VATICAN CITY
Vatican Insider
Moneyval report on Holy See has been published. It seems to comply or broadly comply with nine out of the sixteen most important recommendations made
Andrea Tornielli
Vatican City
This morning, Moneyval, the Council of Europe’s committee of experts on the evaluation of anti-money laundering measures and the financing of terrorism published the report on the Holy See which was discussed last 4 July during the general assembly. The document recognises that the Holy See has “come a long way in a very short period of time and many of the building blocks of an AML/CFT regime are now formally in place. But further important issues still need addressing in order to demonstrate that a fully effective regime has been instituted in practice.”
Of the 45 international recommendations made by the GAFI, considered applicable in this specific case the Holy See was judged to be not in line or partially in line with 23 of the recommendations (51%) and in line or broadly in line with the remaining 22 (49%). Out of the 16 recommendations considered core and therefore the most important, the Vatican was found to be compliant or broadly in line with nine and so will have to work on the remaining seven.

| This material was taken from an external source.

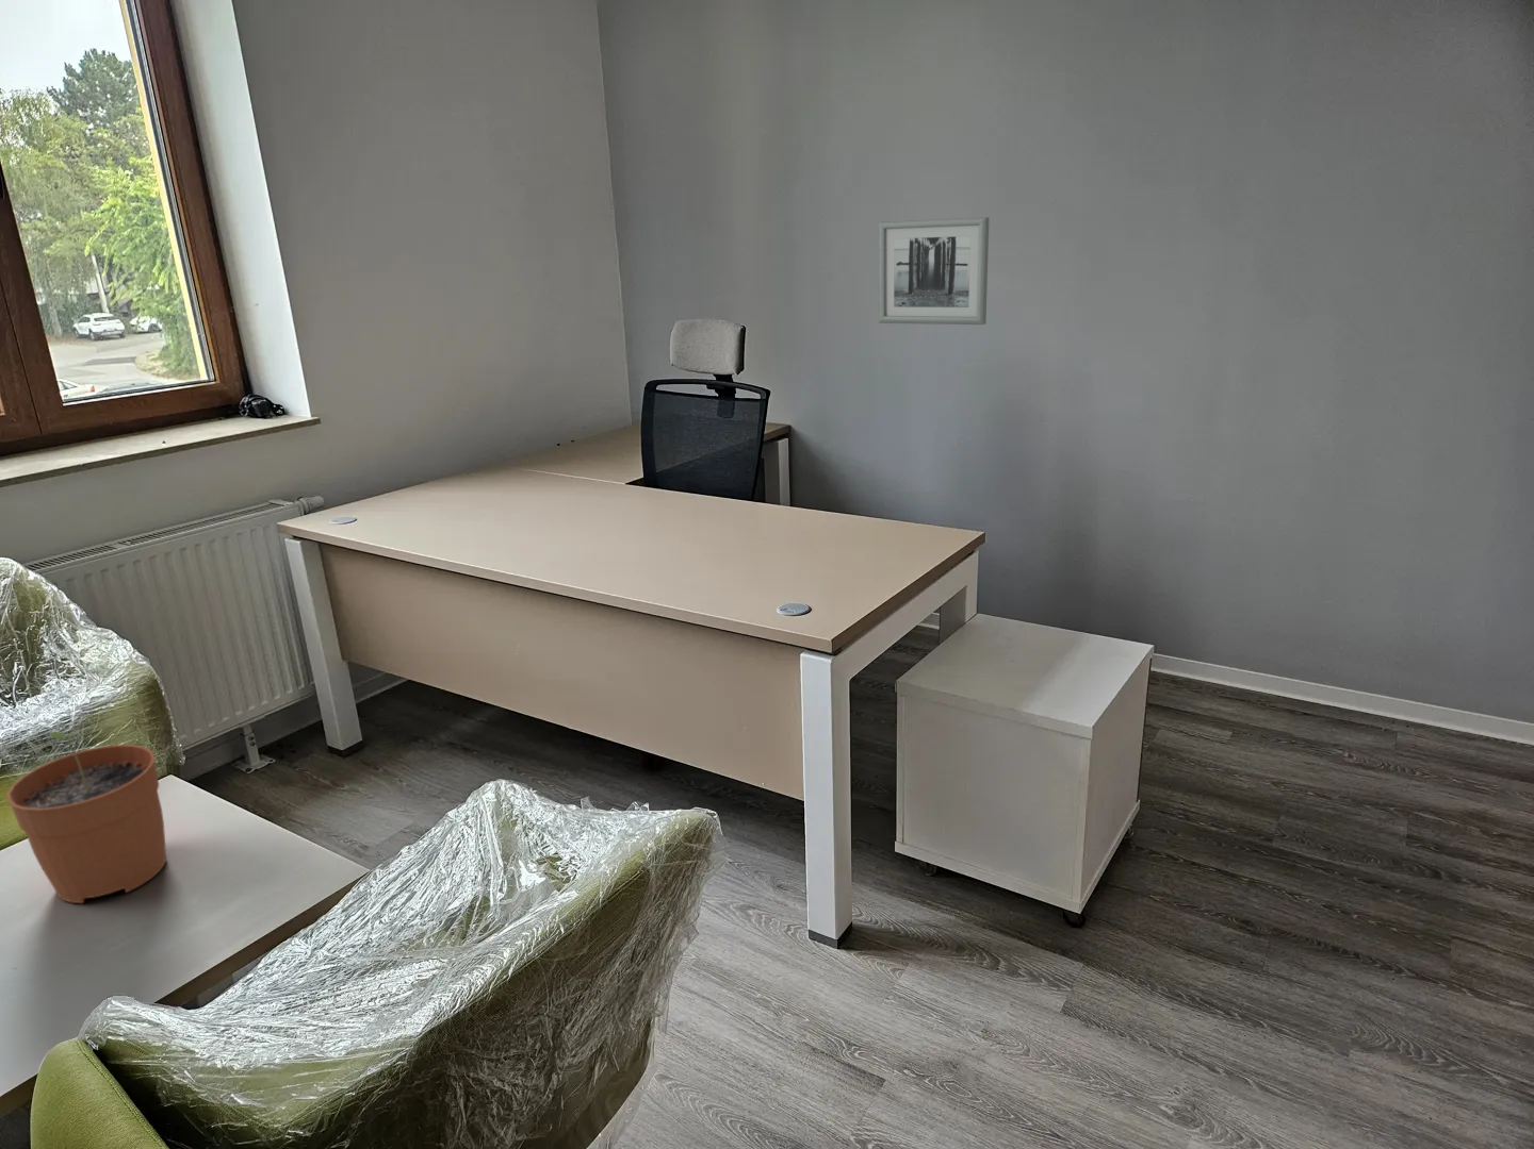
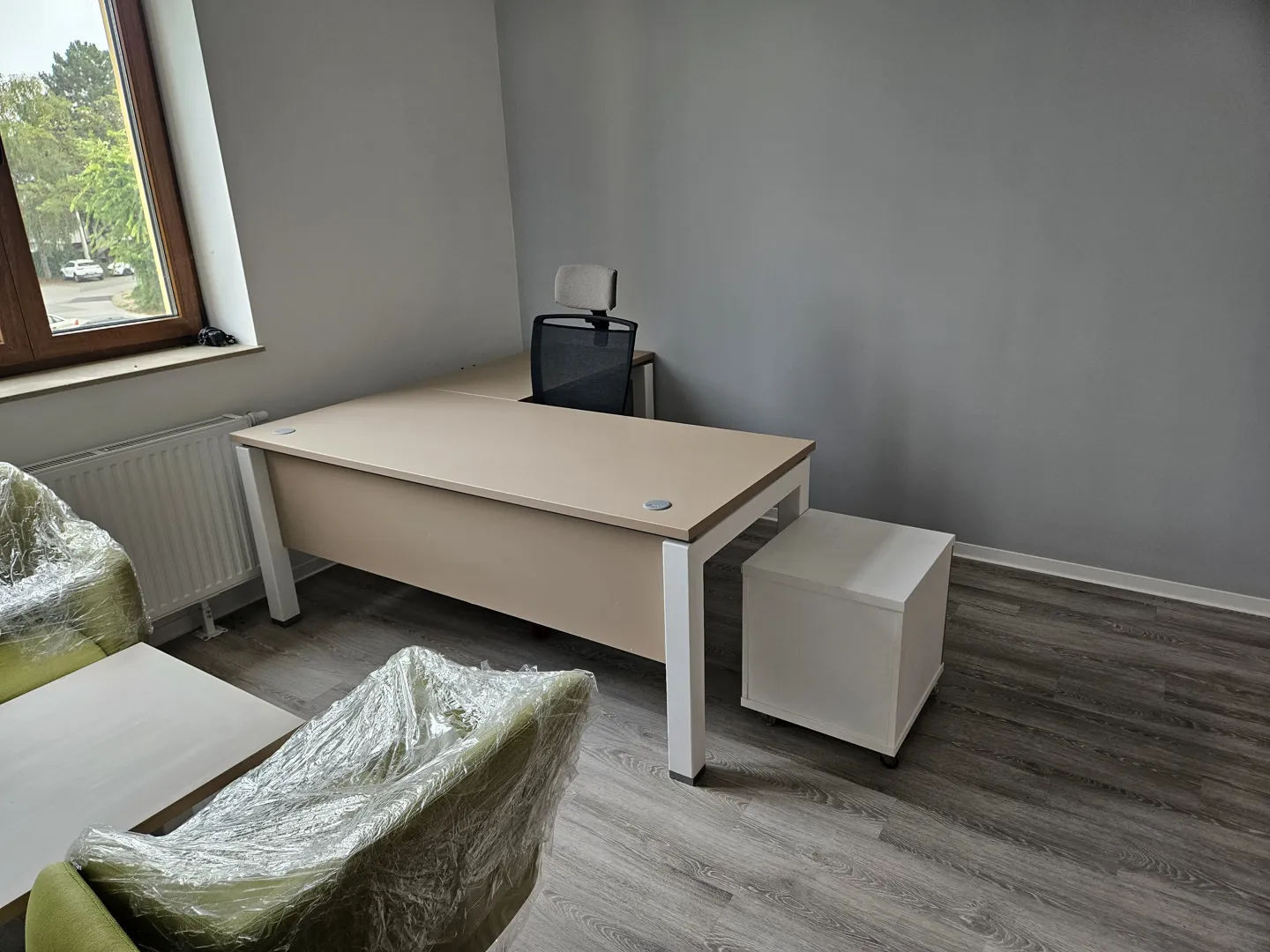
- wall art [878,216,989,326]
- plant pot [5,731,167,904]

The Vatican was judged to be broadly in line with the 16 key recommendations for areas such as money laundering, confiscation measures, privacy laws, documentation, mutual legal assistance, criminal convictions for the financing of terrorism, international cooperation and so on. The Vatican was also found to be implementing conventions correctly. However it emerged that it did not fulfil or only partially fulfilled customer due diligence requirements, assessment of suspect operations, supervision and monitoring, other forms of cooperation, the implementation of UN instruments and the freezing and confiscation of terrorist assets.